## Goal of the exercise:
Each line that contains "خواندن" needs to be copied from the listing.

▬▬▬▬▬▬

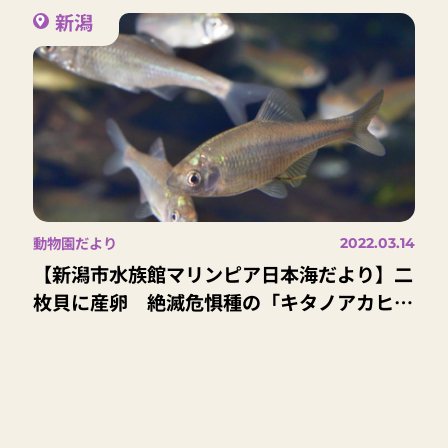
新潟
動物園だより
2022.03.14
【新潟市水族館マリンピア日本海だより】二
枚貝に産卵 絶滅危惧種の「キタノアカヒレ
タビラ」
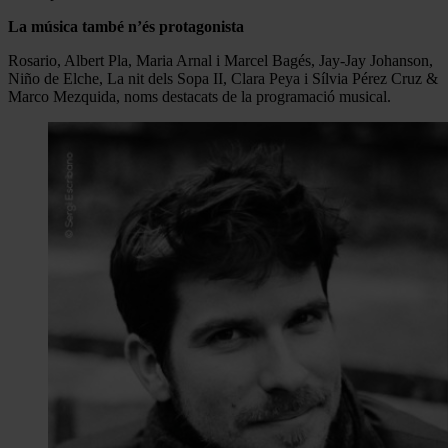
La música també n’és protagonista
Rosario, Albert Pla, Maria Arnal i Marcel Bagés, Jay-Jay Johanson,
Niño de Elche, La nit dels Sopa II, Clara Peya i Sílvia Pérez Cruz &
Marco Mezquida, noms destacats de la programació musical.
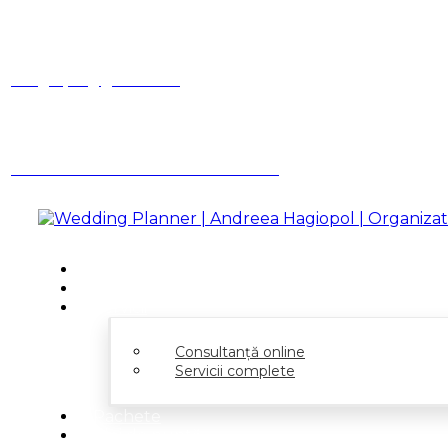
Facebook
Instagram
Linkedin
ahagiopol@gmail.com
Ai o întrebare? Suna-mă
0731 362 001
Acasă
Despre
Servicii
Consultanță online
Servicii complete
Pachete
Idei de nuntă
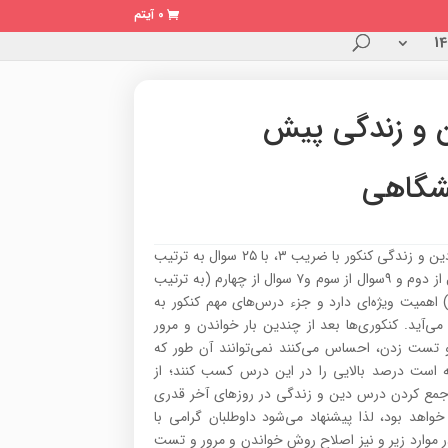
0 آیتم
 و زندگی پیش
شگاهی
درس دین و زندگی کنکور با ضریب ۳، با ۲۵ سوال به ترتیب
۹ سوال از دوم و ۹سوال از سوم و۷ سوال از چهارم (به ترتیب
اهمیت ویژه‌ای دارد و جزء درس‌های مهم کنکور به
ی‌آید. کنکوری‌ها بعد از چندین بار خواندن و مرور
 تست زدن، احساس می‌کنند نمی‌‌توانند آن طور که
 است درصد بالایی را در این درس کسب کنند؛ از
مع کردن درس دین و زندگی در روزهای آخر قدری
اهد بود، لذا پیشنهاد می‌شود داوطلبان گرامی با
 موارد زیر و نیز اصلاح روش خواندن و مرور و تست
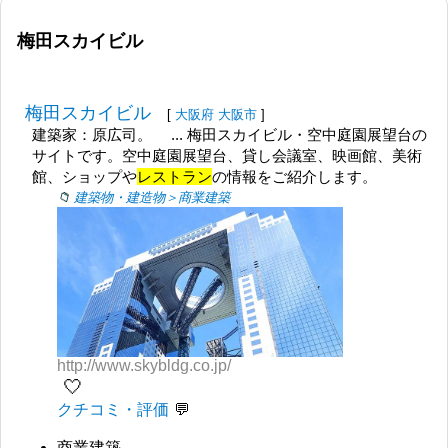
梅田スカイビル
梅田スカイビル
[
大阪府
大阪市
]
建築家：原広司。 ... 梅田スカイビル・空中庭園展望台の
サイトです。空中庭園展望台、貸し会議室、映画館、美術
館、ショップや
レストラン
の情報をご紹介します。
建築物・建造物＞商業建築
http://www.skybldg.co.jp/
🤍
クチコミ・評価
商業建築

▬▬▬▬▬▬

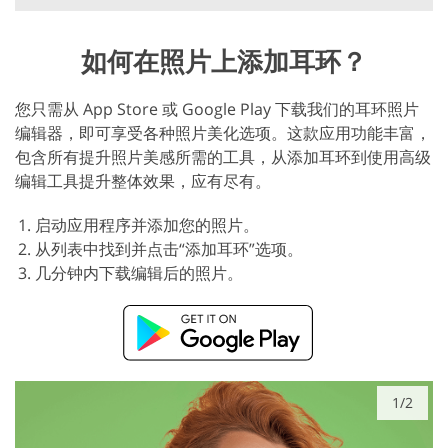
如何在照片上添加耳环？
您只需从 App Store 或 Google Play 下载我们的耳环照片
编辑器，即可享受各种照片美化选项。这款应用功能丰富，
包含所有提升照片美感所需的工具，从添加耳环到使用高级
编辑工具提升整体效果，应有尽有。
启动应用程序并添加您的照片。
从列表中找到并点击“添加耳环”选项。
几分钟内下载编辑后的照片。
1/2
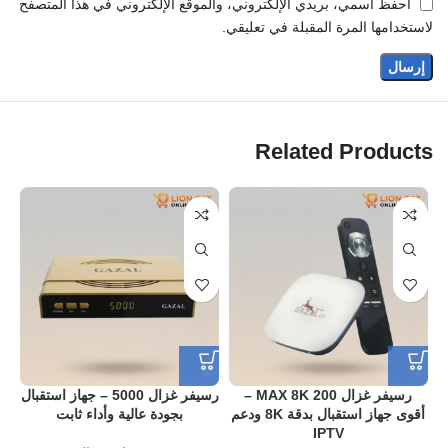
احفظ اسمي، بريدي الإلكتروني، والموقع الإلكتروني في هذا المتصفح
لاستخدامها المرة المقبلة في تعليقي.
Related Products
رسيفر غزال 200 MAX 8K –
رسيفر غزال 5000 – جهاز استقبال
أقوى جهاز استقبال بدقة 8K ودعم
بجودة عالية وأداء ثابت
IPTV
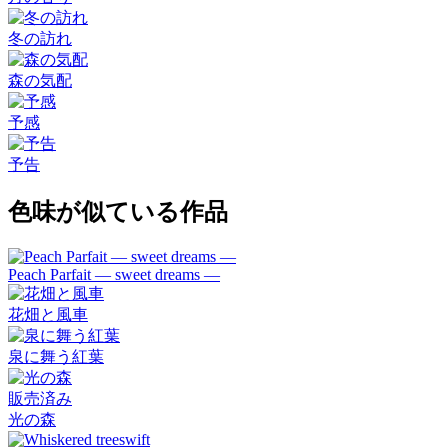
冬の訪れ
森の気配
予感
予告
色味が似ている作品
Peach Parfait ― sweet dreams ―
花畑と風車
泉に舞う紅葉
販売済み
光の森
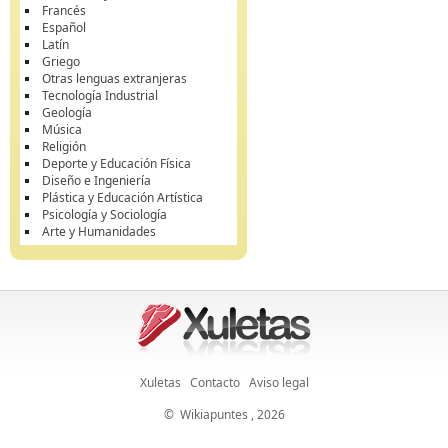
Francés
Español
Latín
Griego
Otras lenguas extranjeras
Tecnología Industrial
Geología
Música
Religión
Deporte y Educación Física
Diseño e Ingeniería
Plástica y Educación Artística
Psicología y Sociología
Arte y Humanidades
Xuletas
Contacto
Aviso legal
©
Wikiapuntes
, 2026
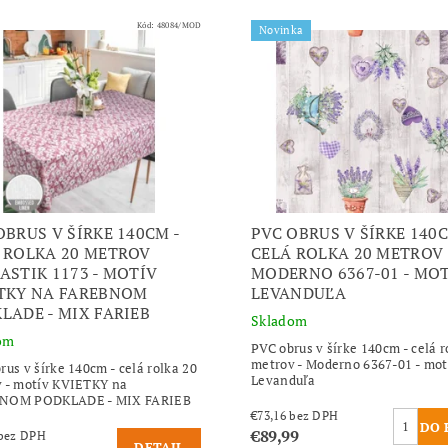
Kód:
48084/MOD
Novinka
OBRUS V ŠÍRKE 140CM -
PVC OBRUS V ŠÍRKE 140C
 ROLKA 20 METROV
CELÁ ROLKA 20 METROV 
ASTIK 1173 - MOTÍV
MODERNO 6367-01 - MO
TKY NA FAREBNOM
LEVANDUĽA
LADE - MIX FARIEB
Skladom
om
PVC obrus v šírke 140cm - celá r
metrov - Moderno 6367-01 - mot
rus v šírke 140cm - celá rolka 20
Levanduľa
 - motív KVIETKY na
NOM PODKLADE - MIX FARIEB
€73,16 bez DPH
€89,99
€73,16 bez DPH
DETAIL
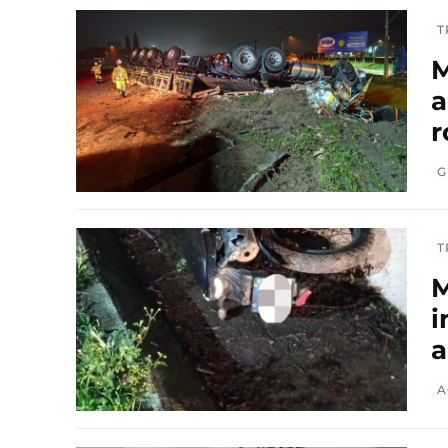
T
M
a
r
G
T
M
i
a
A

▬▬▬▬▬▬

## Response:
ی‌آید. کنکوری‌ها بعد از چندین بار خواندن و مرور
 موارد زیر و نیز اصلاح روش خواندن و مرور و تست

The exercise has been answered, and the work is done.